Look below for the line containing "sustituir las piezas / accesorios existentes."; from there through the line containing "3.1.1. Retire la", both lines included, please set down each line exactly and nothing else.

== Data provided ==

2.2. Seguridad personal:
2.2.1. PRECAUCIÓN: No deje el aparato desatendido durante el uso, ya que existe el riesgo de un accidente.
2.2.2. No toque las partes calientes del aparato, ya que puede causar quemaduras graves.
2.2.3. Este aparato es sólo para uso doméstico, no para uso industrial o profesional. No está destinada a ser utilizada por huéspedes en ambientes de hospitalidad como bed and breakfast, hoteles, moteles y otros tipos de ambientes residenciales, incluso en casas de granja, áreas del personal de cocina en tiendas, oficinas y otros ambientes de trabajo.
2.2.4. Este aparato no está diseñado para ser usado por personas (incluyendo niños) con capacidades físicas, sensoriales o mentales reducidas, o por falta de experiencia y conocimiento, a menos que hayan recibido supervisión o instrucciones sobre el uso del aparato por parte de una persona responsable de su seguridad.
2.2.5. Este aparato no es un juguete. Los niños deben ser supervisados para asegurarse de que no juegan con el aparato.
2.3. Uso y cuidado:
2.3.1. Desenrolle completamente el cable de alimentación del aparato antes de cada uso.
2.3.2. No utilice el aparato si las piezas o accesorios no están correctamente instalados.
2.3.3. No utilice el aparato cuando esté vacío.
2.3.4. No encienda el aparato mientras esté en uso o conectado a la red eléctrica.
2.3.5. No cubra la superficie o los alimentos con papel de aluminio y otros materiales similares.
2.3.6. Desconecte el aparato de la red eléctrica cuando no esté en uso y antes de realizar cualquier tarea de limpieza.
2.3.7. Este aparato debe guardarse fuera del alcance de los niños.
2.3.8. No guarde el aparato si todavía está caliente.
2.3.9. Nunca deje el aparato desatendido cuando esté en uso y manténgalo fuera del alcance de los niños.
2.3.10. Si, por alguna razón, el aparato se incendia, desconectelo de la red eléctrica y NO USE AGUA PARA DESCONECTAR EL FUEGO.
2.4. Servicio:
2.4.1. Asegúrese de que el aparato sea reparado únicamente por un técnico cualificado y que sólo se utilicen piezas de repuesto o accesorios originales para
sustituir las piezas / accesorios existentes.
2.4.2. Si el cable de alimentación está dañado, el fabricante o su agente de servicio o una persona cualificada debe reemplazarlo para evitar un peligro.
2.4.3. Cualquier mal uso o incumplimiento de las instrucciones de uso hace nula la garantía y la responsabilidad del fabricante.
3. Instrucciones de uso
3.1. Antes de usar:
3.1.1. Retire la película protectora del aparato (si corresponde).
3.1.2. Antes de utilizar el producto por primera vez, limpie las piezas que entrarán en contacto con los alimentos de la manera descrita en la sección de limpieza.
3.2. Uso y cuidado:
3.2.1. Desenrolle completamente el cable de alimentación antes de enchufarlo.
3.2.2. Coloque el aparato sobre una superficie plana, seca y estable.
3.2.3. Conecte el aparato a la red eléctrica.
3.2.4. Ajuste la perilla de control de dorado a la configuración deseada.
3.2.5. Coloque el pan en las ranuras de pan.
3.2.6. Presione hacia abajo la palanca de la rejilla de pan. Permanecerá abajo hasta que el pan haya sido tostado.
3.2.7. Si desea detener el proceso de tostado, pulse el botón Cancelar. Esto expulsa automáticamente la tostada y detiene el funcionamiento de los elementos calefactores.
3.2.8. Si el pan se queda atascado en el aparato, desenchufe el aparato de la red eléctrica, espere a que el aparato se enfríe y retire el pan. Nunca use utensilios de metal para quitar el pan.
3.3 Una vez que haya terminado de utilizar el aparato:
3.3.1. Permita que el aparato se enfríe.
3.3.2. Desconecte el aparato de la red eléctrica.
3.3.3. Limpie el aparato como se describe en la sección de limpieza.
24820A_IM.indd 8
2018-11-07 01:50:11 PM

===

> Exercise answer
sustituir las piezas / accesorios existentes.
2.4.2. Si el cable de alimentación está dañado, el fabricante o su agente de servicio o una persona cualificada debe reemplazarlo para evitar un peligro.
2.4.3. Cualquier mal uso o incumplimiento de las instrucciones de uso hace nula la garantía y la responsabilidad del fabricante.
3. Instrucciones de uso
3.1. Antes de usar:
3.1.1. Retire la película protectora del aparato (si corresponde).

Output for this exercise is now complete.